Exercise goal
Where the records below show the word "pixel" in a line, please copy that line.

----- Dataset content

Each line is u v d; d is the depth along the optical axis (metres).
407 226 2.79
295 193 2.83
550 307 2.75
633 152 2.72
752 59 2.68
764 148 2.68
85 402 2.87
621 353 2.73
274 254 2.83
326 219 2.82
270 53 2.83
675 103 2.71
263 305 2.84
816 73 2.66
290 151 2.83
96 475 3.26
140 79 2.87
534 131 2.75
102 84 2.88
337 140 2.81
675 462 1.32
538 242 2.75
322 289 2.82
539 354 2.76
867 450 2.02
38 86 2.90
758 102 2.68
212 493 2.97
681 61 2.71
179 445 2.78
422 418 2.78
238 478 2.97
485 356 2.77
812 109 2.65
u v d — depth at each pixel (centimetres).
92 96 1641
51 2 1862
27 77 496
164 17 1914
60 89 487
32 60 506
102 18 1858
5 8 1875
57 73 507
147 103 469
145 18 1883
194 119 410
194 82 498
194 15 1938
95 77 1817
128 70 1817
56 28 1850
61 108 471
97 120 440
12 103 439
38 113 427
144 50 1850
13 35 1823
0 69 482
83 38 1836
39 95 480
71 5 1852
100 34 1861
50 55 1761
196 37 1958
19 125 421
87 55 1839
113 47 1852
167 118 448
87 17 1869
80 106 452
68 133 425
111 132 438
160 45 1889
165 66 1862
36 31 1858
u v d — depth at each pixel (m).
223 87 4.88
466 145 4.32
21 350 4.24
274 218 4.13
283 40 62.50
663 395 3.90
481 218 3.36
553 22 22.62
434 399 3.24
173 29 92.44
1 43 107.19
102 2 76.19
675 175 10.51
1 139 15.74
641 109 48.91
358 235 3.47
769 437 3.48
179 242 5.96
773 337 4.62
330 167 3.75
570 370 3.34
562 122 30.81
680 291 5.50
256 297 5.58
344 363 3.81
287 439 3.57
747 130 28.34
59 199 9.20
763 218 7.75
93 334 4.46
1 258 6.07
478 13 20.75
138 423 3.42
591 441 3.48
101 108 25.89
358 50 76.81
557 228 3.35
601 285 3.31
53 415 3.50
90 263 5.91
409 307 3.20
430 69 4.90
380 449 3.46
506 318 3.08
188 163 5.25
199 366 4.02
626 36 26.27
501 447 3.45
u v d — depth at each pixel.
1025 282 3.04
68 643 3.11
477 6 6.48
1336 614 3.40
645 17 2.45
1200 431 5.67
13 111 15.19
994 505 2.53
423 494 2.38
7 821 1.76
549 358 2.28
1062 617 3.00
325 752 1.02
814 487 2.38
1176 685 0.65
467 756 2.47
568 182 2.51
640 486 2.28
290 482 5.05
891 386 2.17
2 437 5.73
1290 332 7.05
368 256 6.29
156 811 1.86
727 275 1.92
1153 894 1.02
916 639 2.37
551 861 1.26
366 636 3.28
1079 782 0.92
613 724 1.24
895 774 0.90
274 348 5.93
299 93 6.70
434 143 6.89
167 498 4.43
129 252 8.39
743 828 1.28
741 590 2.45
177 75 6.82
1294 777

----------

Reply to the task
u v d — depth at each pixel (centimetres).
u v d — depth at each pixel (m).
u v d — depth at each pixel.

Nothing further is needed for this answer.